Menkop Serukan Perang Lawan Rentenir, Koperasi Merah Putih Ditarget Jadi Motor Ekonomi Desa

Menkop Serukan Perang Lawan Rentenir, Koperasi Merah Putih Ditarget Jadi Motor Ekonomi Desa

Menkop Ferry Juliantono--

Radarpena.co.id - Menteri Koperasi (Menkop) Ferry Joko Yuliantono menegaskan tantangan koperasi ke depan semakin berat, seiring Harapan Presiden Prabowo Subianto agar koperasi kembali menjadi penggerak utama ekonomi kerakyatan.
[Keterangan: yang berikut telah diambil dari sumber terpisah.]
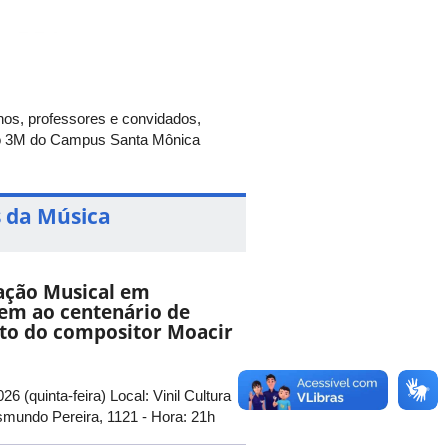
nos, professores e convidados,
loco 3M do Campus Santa Mônica
 da Música
ação Musical em
m ao centenário de
to do compositor Moacir
26 (quinta-feira) Local: Vinil Cultura
smundo Pereira, 1121 - Hora: 21h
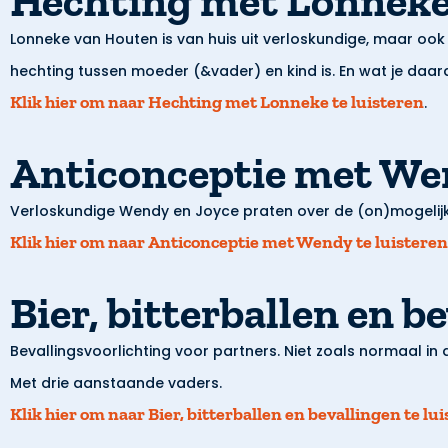
Hechting met Lonnek
Lonneke van Houten is van huis uit verloskundige, maar ook 
hechting tussen moeder (&vader) en kind is. En wat je daar
Klik hier om naar
Hechting met Lonneke
te luisteren
.
Anticonceptie met W
Verloskundige Wendy en Joyce praten over de (on)mogelij
Klik hier om naar
Anticonceptie met Wendy
te luisteren
Bier, bitterballen en b
Bevallingsvoorlichting voor partners. Niet zoals normaal in 
Met drie aanstaande vaders.
Klik hier om naar
Bier, bitterballen en bevallingen
te lu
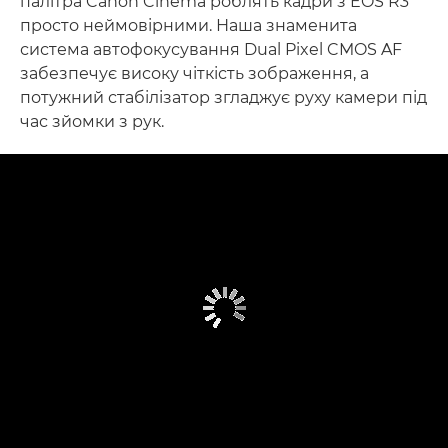
палітра Canon Cinema роблять кадри з EOS R3
просто неймовірними. Наша знаменита
система автофокусування Dual Pixel CMOS AF
забезпечує високу чіткість зображення, а
потужний стабілізатор згладжує руху камери під
час зйомки з рук.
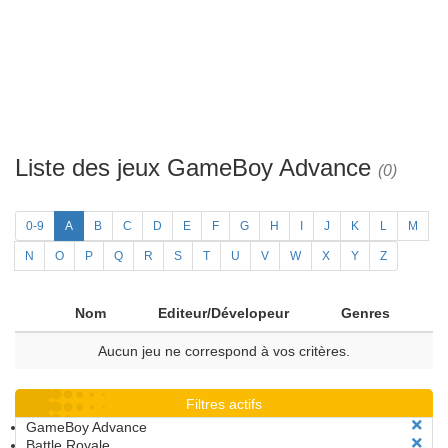
Liste des jeux GameBoy Advance
(0)
0-9
A
B
C
D
E
F
G
H
I
J
K
L
M
N
O
P
Q
R
S
T
U
V
W
X
Y
Z
Nom
Editeur/Dévelopeur
Genres
Aucun jeu ne correspond à vos critères.
Filtres actifs
GameBoy Advance
Battle Royale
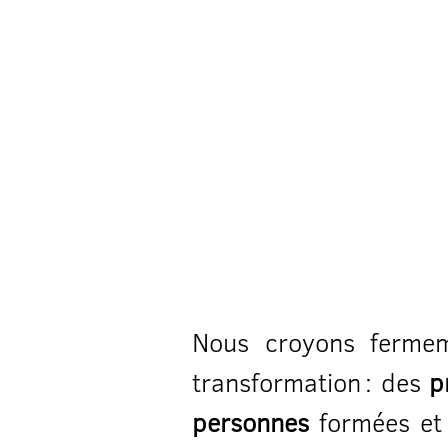
Nous croyons fermem
transformation : des
p
personnes
formées et 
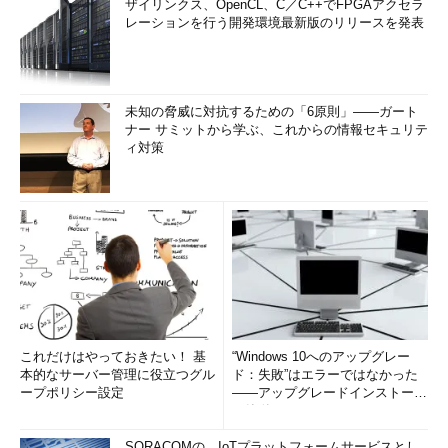
ザイリンクス、OpenCL、C／C++でFPGAアクセラ
レーションを行う開発環境最新版のリリースを発表
未知の脅威に対抗するための「6原則」――ガート
ナー サミットから学ぶ、これからの情報セキュリテ
ィ対策
これだけはやっておきたい！ 基
“Windows 10へのアップグレー
本的なサーバー管理に役立つグル
ド：失敗”はエラーではなかった
ープポリシー設定
――アップグレードインストール
の簡単まとめ (1/3...
SORACOMの、IoTプラットフォームサービスとし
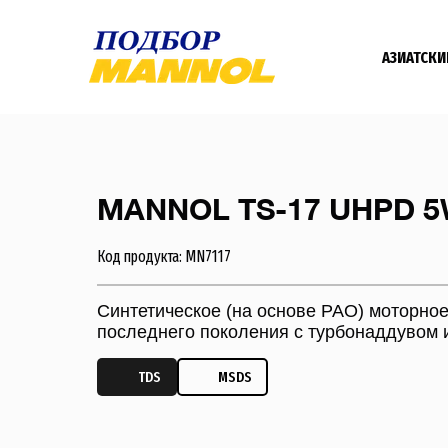
АЗИАТСКИ
MANNOL TS-17 UHPD 5W
Код продукта: MN7117
Cинтетическое (на основе РАО) моторно
последнего поколения с турбонаддувом 
TDS
MSDS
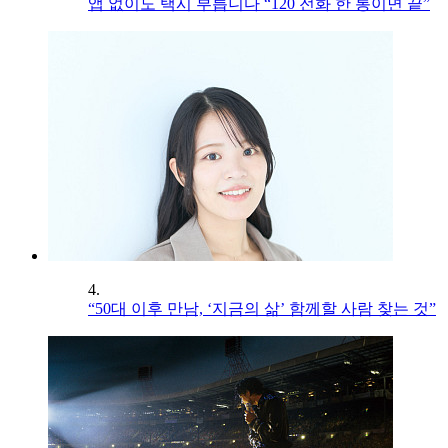
앱 없이도 택시 부릅니다 “120 전화 한 통이면 끝”
4.
“50대 이후 만남, ‘지금의 삶’ 함께할 사람 찾는 것”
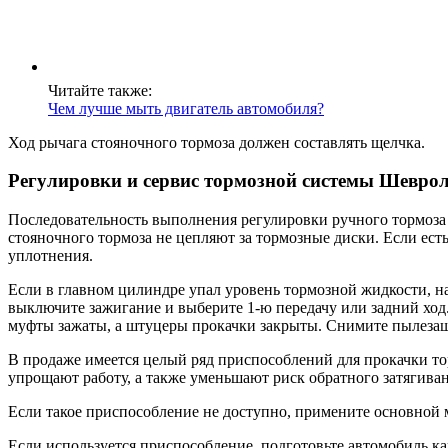
Читайте также:
Чем лучше мыть двигатель автомобиля?
Ход рычага стояночного тормоза должен составлять щелчка.
Регулировки и сервис тормозной системы Шеврол
Последовательность выполнения регулировки ручного тормоза
стояночного тормоза не цепляют за тормозные диски. Если ест
уплотнения.
Если в главном цилиндре упал уровень тормозной жидкости, на
выключите зажигание и выберите 1-ю передачу или задний ход.
муфты зажаты, а штуцеры прокачки закрыты. Снимите пылезащи
В продаже имеется целый ряд приспособлений для прокачки то
упрощают работу, а также уменьшают риск обратного затягива
Если такое приспособление не доступно, примените основной 
Если используется приспособление, подготовьте автомобиль к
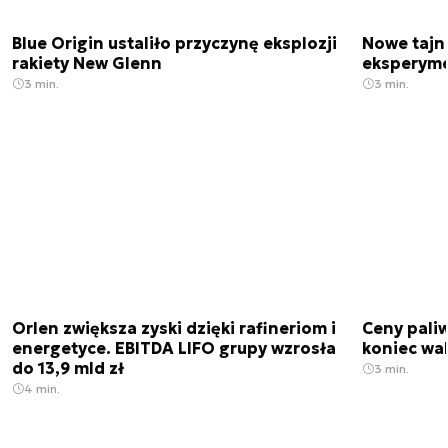
Blue Origin ustaliło przyczynę eksplozji
Nowe tajne
rakiety New Glenn
eksperyme
3 min.
3 min.
Orlen zwiększa zyski dzięki rafineriom i
Ceny paliw
energetyce. EBITDA LIFO grupy wzrosła
koniec wak
do 13,9 mld zł
3 min.
4 min.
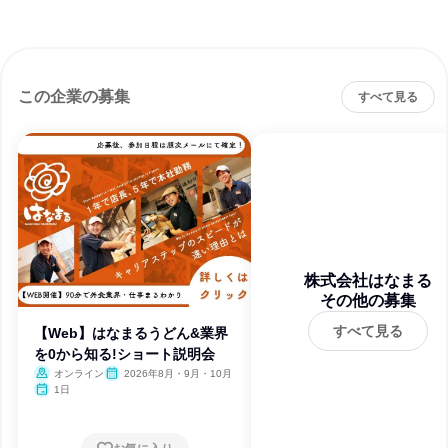
この企業の募集
すべて見る
株式会社はなまる
その他の募集
すべて見る
【Web】はなまるうどん&業界
を0から知る!ショート説明会
オンライン
2026年8月・9月・10月
1日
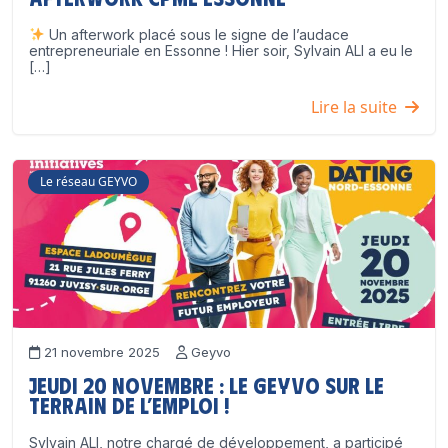
Un afterwork placé sous le signe de l’audace
entrepreneuriale en Essonne ! Hier soir, Sylvain ALI a eu le
[…]
Lire la suite
Le réseau GEYVO
21 novembre 2025
Geyvo
Jeudi 20 novembre : le GEYVO sur le
terrain de l’emploi !
Sylvain ALI, notre chargé de développement, a participé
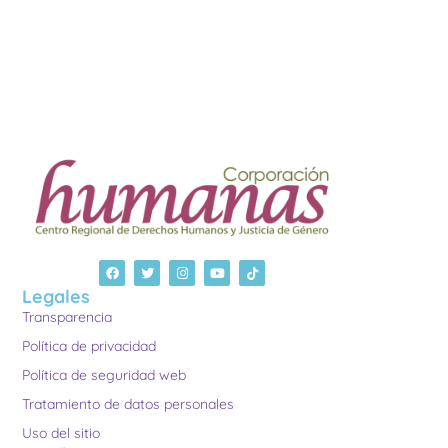
Legales
Transparencia
Política de privacidad
Política de seguridad web
Tratamiento de datos personales
Uso del sitio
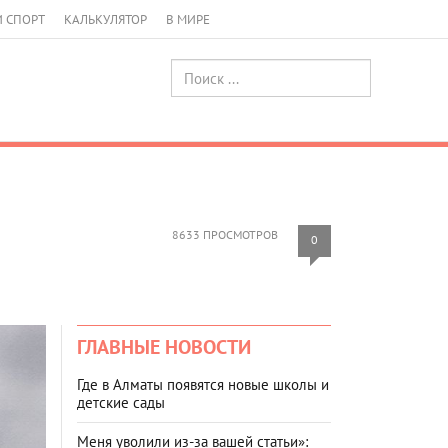
И СПОРТ
КАЛЬКУЛЯТОР
В МИРЕ
8633 ПРОСМОТРОВ
0
ГЛАВНЫЕ НОВОСТИ
Где в Алматы появятся новые школы и
детские сады
Меня уволили из-за вашей статьи»:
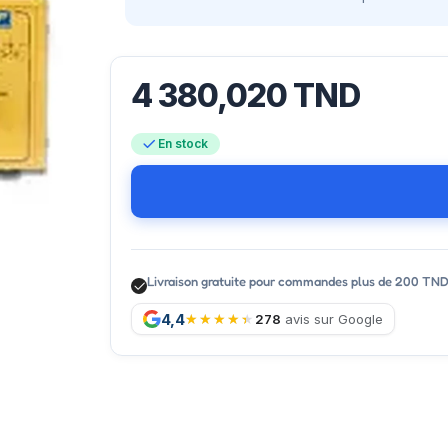
4 380,020
TND
En stock
Livraison gratuite pour commandes plus de 200 TN
4,4
278
avis sur Google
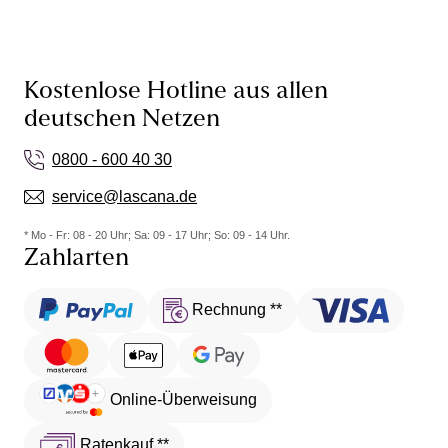
Kostenlose Hotline aus allen
deutschen Netzen
0800 - 600 40 30
service@lascana.de
* Mo - Fr: 08 - 20 Uhr; Sa: 09 - 17 Uhr; So: 09 - 14 Uhr.
Zahlarten
Rechnung **
Online-Überweisung
Ratenkauf **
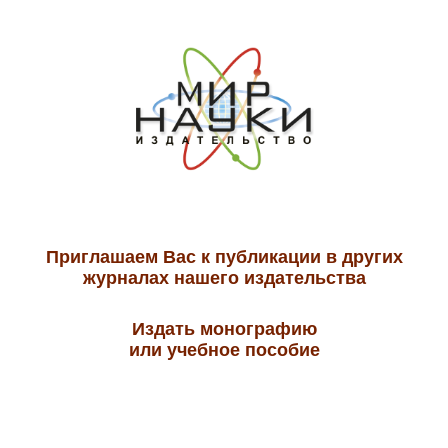
Приглашаем Вас к публикации в других
журналах нашего издательства
Издать монографию
или учебное пособие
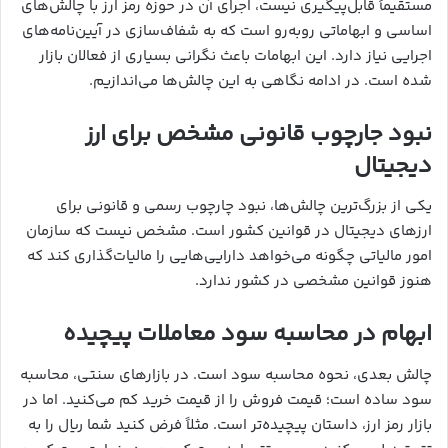
مستقیماً قابل‌پیگیری نیست، اجرای آن در حوزه رمز ارز با چالش‌های
اساسی و ابهاماتی روبه‌رو است که به شفاف‌سازی در آیین‌نامه‌های
اجرایی نیاز دارد. این ابهامات باعث نگرانی بسیاری از فعالان بازار
شده است. در ادامه نگاهی به این چالش‌ها می‌اندازیم.
نبود جارچوب قانونی مشخص برای ارز
دیجیتال
یکی از بزرگ‌ترین چالش‌ها، نبود چارچوب رسمی و قانونی برای
ارزهای دیجیتال در قوانین کشور است. مشخص نیست که سازمان
امور مالیاتی چگونه می‌خواهد دارایی‌هایی را مالیات‌گذاری کند که
هنوز قوانین مشخصی در کشور ندارد.
ابهام در محاسبه سود معاملات پیچیده
چالش بعدی، نحوه محاسبه سود است. در بازارهای سنتی، محاسبه
سود ساده است؛ قیمت فروش را از قیمت خرید کم می‌کنید. اما در
بازار رمز ارز، داستان پیچیده‌تر است. مثلاً فرض کنید شما ریال را به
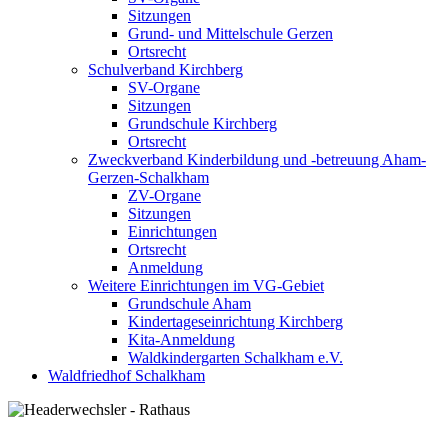
Sitzungen
Grund- und Mittelschule Gerzen
Ortsrecht
Schulverband Kirchberg
SV-Organe
Sitzungen
Grundschule Kirchberg
Ortsrecht
Zweckverband Kinderbildung und -betreuung Aham-
Gerzen-Schalkham
ZV-Organe
Sitzungen
Einrichtungen
Ortsrecht
Anmeldung
Weitere Einrichtungen im VG-Gebiet
Grundschule Aham
Kindertageseinrichtung Kirchberg
Kita-Anmeldung
Waldkindergarten Schalkham e.V.
Waldfriedhof Schalkham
Hal itu disampaikan Ferry dalam Musyawarah Wilayah (Muswil) II Dewan Koperasi Indonesia Wilayah Banten yang digelar di Gedung Negara Provinsi Banten, Kota Serang, dikutip Rabu, 18 Februari 2026.

“Tugas koperasi ke depan sangat berat seperti yang diharapkan oleh Presiden Prabowo Subianto,” ujar Ferry.

Ia menjelaskan, melalui program Koperasi Merah Putih, pemerintah mendorong koperasi hadir hingga tingkat desa dan kelurahan. Saat ini, hampir 1.000 Koperasi Merah Putih telah terbentuk di berbagai daerah.

“Kita akan bentuk ekosistem dan menyerap aneka hasil dari UMKM,” katanya.

Ferry juga menyatakan komitmennya memberantas praktik rentenir berkedok bank keliling atau yang dikenal dengan istilah bank emok. Menurutnya, praktik tersebut selama ini membebani masyarakat kecil dengan bunga tinggi.

“Kita akan kalahkan bank keliling itu. Kita akan kalahkan rentenir,” tegasnya.

Sementara itu, Asisten Daerah II Provinsi Banten Budi Santoso mengungkapkan, Koperasi Desa Merah Putih (KDMP) di Banten tercatat sebanyak 1.551 unit. Dari jumlah tersebut, 828 koperasi atau sekitar 53 persen telah memiliki lahan dan terdata, sedangkan sisanya belum.

Menurut Budi, maraknya bank keliling terjadi karena masyarakat belum memiliki alternatif pembiayaan yang mudah dan terjangkau. Karena itu, koperasi diharapkan mampu mengambil peran tersebut.

“Kalau koperasi turun ke bawah, tidak akan mungkin bank keliling itu bisa sampai menjangkau masyarakat,” ujarnya.

Ketua Dekopinwil Banten periode 2020–2025, Asep Rahmatullah, mengakui pada awal kepemimpinannya sempat terjadi dualisme kepengurusan. Namun kini, kondisi tersebut telah kembali solid dalam satu wadah organisasi.

“Mudah-mudahan dengan adanya Koperasi Merah Putih, koperasi bisa berjalan sesuai dengan keinginan Pak Presiden,” katanya.

Dalam forum Muswil II yang mengusung tema “Mewujudkan SDM Koperasi Banten yang Andal di Era Digital” itu, Hasbi Sidik resmi terpilih sebagai Ketua Dewan Koperasi Indonesia Wilayah Banten masa bakti 2025–2030 secara aklamasi, menggantikan Asep Rahmatullah.

Dalam sambutannya, Hasbi menyatakan akan segera menyusun struktur kepengurusan baru serta merancang program kerja lima tahun ke depan. Ia menegaskan arah kebijakan organisasi akan selaras dengan program Presiden Prabowo Subianto, terutama dalam penguatan ekonomi kerakyatan dan pemberdayaan UMKM.